Task prompt
When you retype the data, keep every word exactly and include none of the pictures.

Records provided
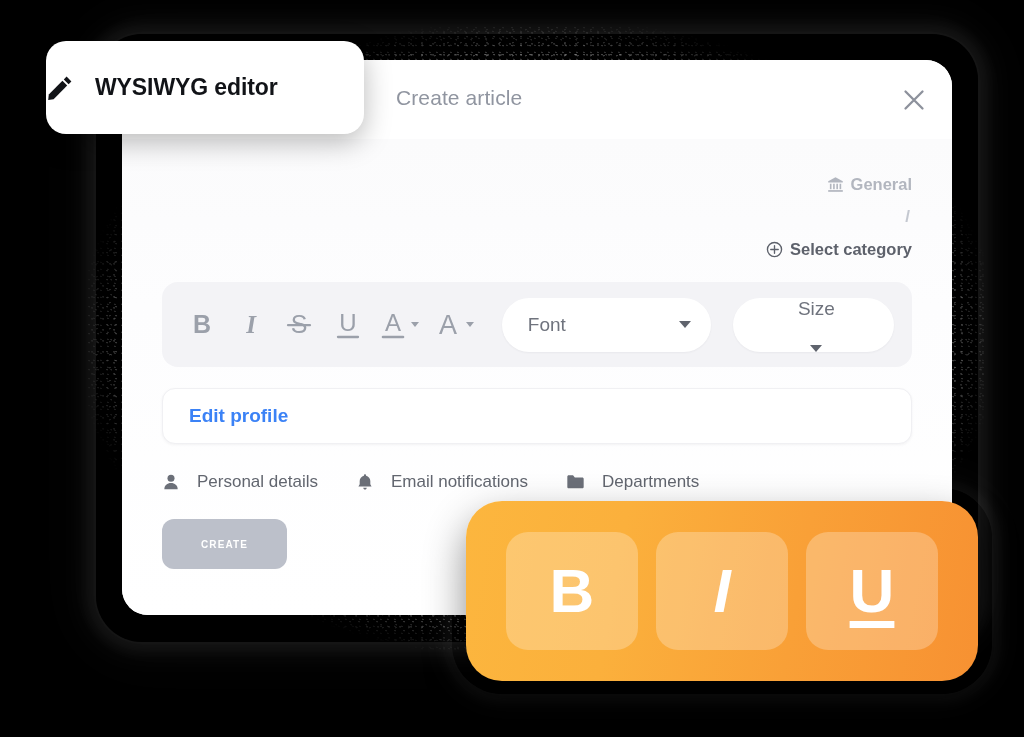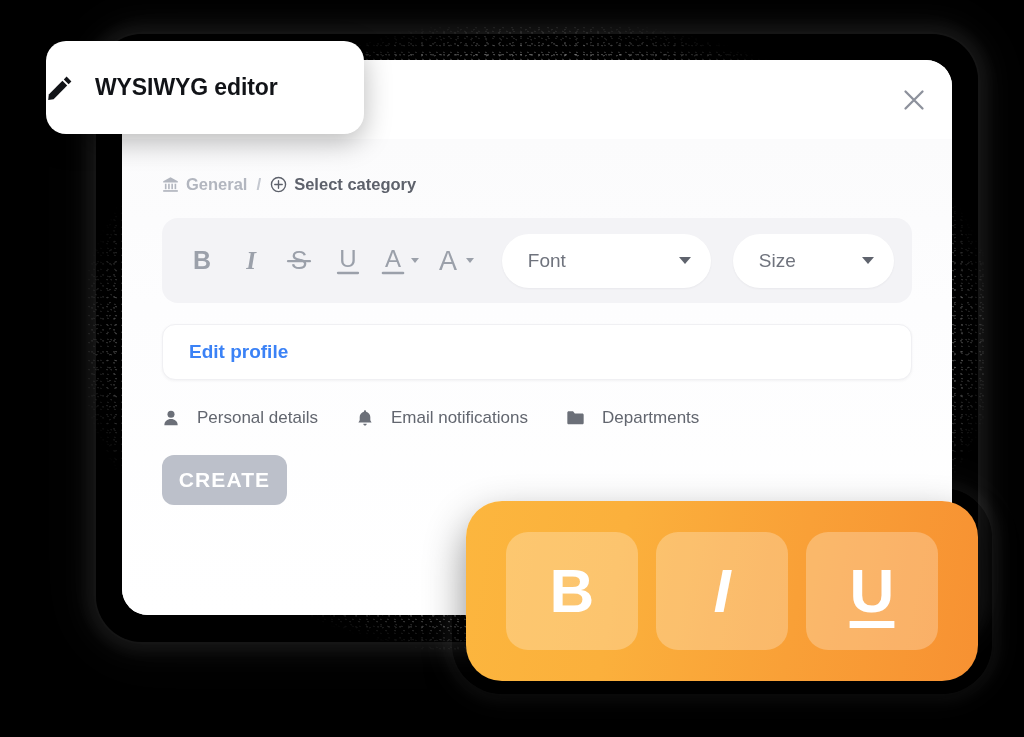--- a/index.html
+++ b/index.html
@@ -340,6 +340,7 @@
   <div class="card">
 
     <div class="card-header">
+      <div class="header-title">Create article</div>
       <div class="close-btn">
         <svg width="22" height="22" viewBox="0 0 22 22" aria-hidden="true">
           <path d="M2.5 2.5 L19.5 19.5 M19.5 2.5 L2.5 19.5" stroke="#8d919c" stroke-width="2.3" stroke-linecap="round" fill="none"></path>

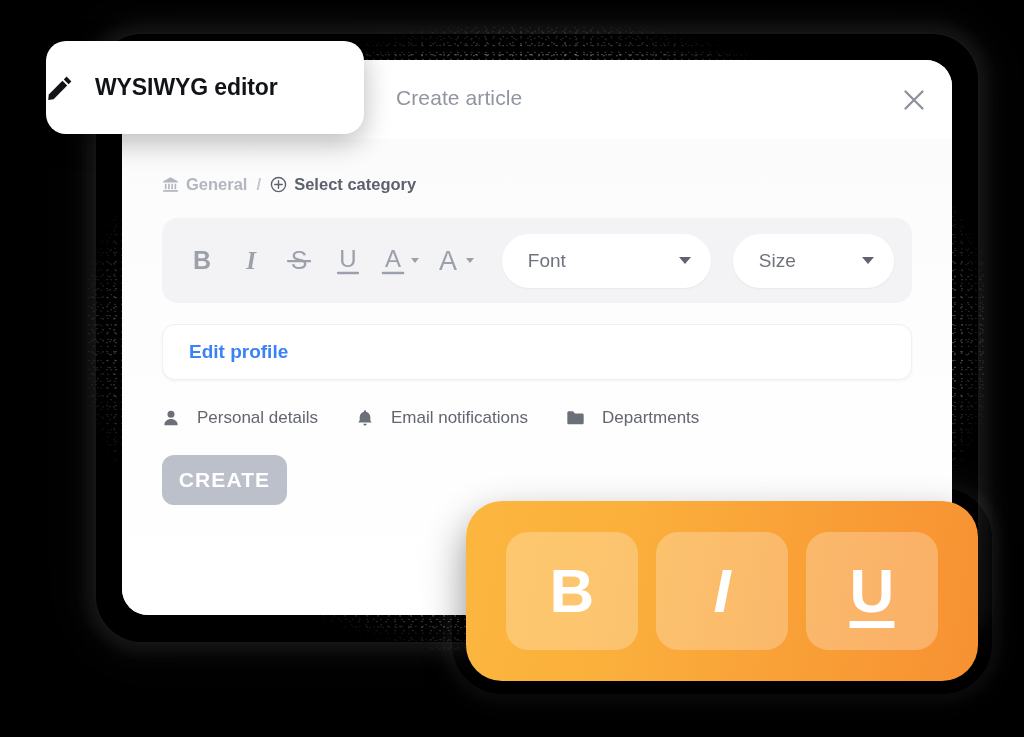--- a/index.html
+++ b/index.html
@@ -126,11 +126,12 @@
   
   .breadcrumb {
     display: flex;
-    align-items: flex-start;
-    gap: 7px;
+    align-items: flex-end;
+    gap: 13px;
     padding-top: 36px;
     font-size: 16.5px;
     font-weight: bold;
+    flex-direction: column;
   }
   .bc-item {
     display: inline-flex;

Exercise response
--- a/index.html
+++ b/index.html
@@ -340,6 +340,7 @@
   <div class="card">
 
     <div class="card-header">
+      <div class="header-title">Create article</div>
       <div class="close-btn">
         <svg width="22" height="22" viewBox="0 0 22 22" aria-hidden="true">
           <path d="M2.5 2.5 L19.5 19.5 M19.5 2.5 L2.5 19.5" stroke="#8d919c" stroke-width="2.3" stroke-linecap="round" fill="none"></path>

--- a/index.html
+++ b/index.html
@@ -126,11 +126,12 @@
   
   .breadcrumb {
     display: flex;
-    align-items: flex-start;
-    gap: 7px;
+    align-items: flex-end;
+    gap: 13px;
     padding-top: 36px;
     font-size: 16.5px;
     font-weight: bold;
+    flex-direction: column;
   }
   .bc-item {
     display: inline-flex;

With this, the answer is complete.